Going through this curtain, the visitor is facing a sculpture (Everyone Stands Alone at the Heart of the World, Pierced by a Ray of Sunlight, and Suddenly It's Evening) which symbolises a continuous present and which concentrates the artist's reflexions and work. This horizontal window, put on the floor, is a reproduction of an architectural element from the Winchester House (San Jose, California), the house of the famous arms manufacturer's widow, Sarah WINCHESTER, a house that has a singular history. When her husband died in 1981 from tuberculosis, only one year after having inherited from his father, Sarah began to think that their family was cursed. A psychic advised her to build a house for her and for the spirit of all the people who were killed by a Winchester rifle, and she would live as long as the house will be under construction. Following this advice, Sarah bought a farm in 1884 and began to extend and embellish it, 24 hours a day, 7 days a week, 365 days a year, for 38 years, until her death in 1922. The plans were designed by Sarah, who worked every night in a private sitting room, taking into account–she said–the demands of the spirits, and giving the new plans to her architect in the morning. Originally constituted of 8 rooms, the house has now 160 rooms, and presents some unique curiosities like doors that open to the void, staircases that conduct to the ceiling, bottomless closets, or even windows on the floor.

On a wall, the visitor can see a clock riddled with bullets (Pripyat) which crystallises the intentional interruption of time and which, in a way, brings the visitor back to a certain reality. In this case, time is made manifest in accordance with its most mechanical reproducer. And yet its intentional interruption shows us how, in any case, time representation necessary for and desired only by human beings. It is why we can find a way to control and reconsider it.

The spatial level of the gallery is further defined by the presence of tripods on which spotlights have been mounted. These acquire their true purpose when the sun goes down for their artificial light brings all the works on display back to the same level, as items that belong to a classical museum. The space appears like a traditional natural-history museum, with the display installations subverting the space-time order in favour of a quantitative accumulation. In this particular case, the artist's approach is broader, showing us how the display installation is actually a natural disrupter of space-time orders.

Inside the exhibition, there is just a single date, which appears in the original brochure of ACETO's first show in 2007. Actually, it is the only thing that documents an event that really occurred, and which determined the existence of the present exhibition, where there are no diverted motives, where everything follows a narrative, and where everything has its own logic and harmony. Everyone Stands Alone at the Heart of the World, Pierced by a Ray of Sunlight, and Suddenly It's Evening is the actual beginning of a journey that, however, does not reveal its conclusion.
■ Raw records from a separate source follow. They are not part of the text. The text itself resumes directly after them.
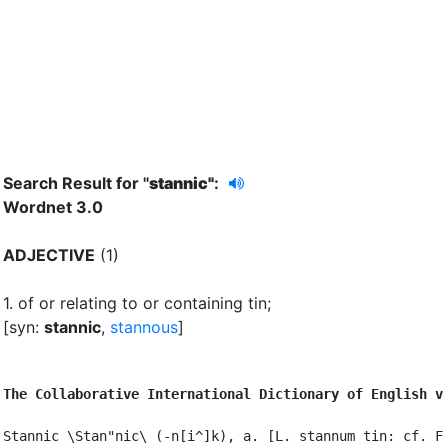
Search Result for "
stannic"
:
Wordnet 3.0
ADJECTIVE
(1)
1.
of or relating to or containing tin
;
[syn:
stannic
,
stannous
]
The Collaborative International Dictionary of English v
Stannic \Stan"nic\ (-n[i^]k), a. [L. stannum tin: cf. F.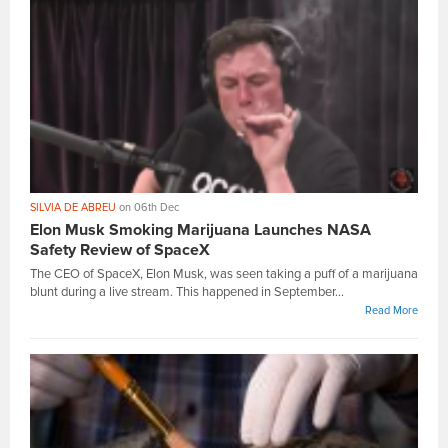
SILVIA DE ABREU
on 06th Dec
Elon Musk Smoking Marijuana Launches NASA
Safety Review of SpaceX
The CEO of SpaceX, Elon Musk, was seen taking a puff of a marijuana
blunt during a live stream. This happened in September...
Read More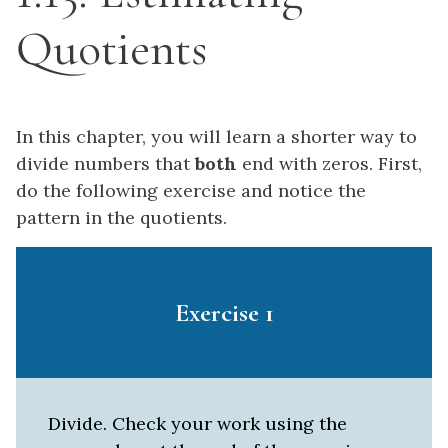
Quotients
In this chapter, you will learn a shorter way to
divide numbers that
both
end with zeros. First,
do the following exercise and notice the
pattern in the quotients.
Exercise 1
Divide. Check your work using the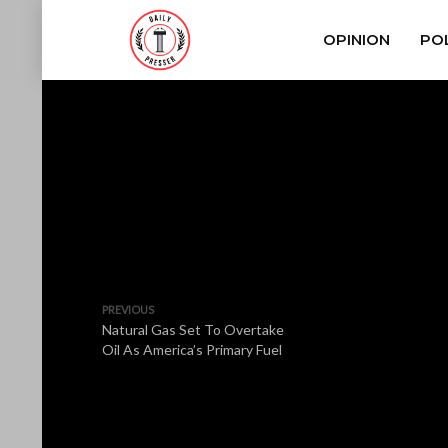
OPINION
POL
PREVIOUS
Natural Gas Set To Overtake
Oil As America’s Primary Fuel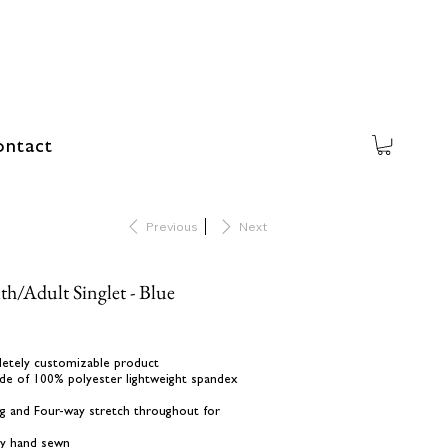
ntact
Previous
Next
h/Adult Singlet - Blue
letely customizable product
de of 100% polyester lightweight spandex
ing and Four-way stretch throughout for
lly hand sewn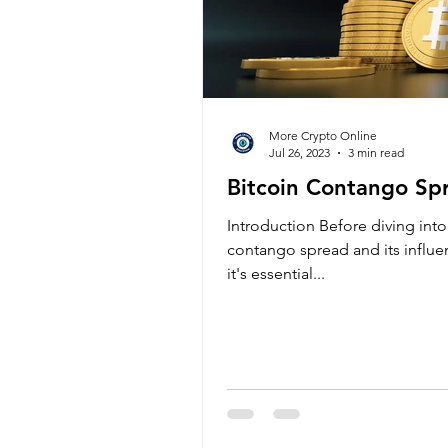
More Crypto Online
Jul 26, 2023
3 min read
Bitcoin Contango Spr
Introduction Before diving into 
contango spread and its influ
it's essential...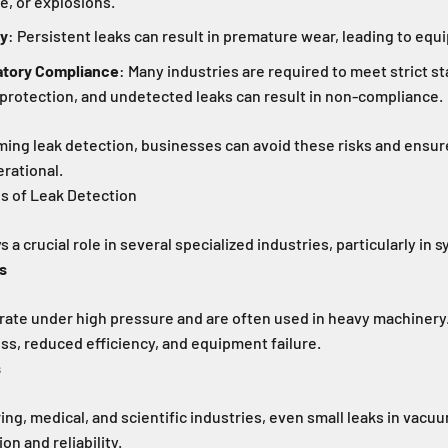
e, or explosions.
ty
: Persistent leaks can result in premature wear, leading to equ
atory Compliance
: Many industries are required to meet strict s
protection, and undetected leaks can result in non-compliance.
ming leak detection, businesses can avoid these risks and ensur
rational.
ns of Leak Detection
 a crucial role in several specialized industries, particularly in 
s
ate under high pressure and are often used in heavy machinery
loss, reduced efficiency, and equipment failure.
s
ng, medical, and scientific industries, even small leaks in vac
n and reliability.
The title is no more than an emotional and sensorial suggestion–like a perfume or a smell–addressed by ACETO to the visitor entering the space-time dimension set up by the artist in the exhibition.

Under the title, there is the inscription "loyal sauce B.C.–noisy whitish A.D." which draws on a mnemonic technique of phonetic conversion invented by the German mathematician Stanislaus MINK VON WENNSHEIN, and that ACETO studied when he was young. The technique consists in associating a particular sound with a number, in order to create words that are then easy to remember. The time-space of the exhibition is thus included between "loyal sauce B.C." and "noisy whitish A.D" – and it still has to be decrypted.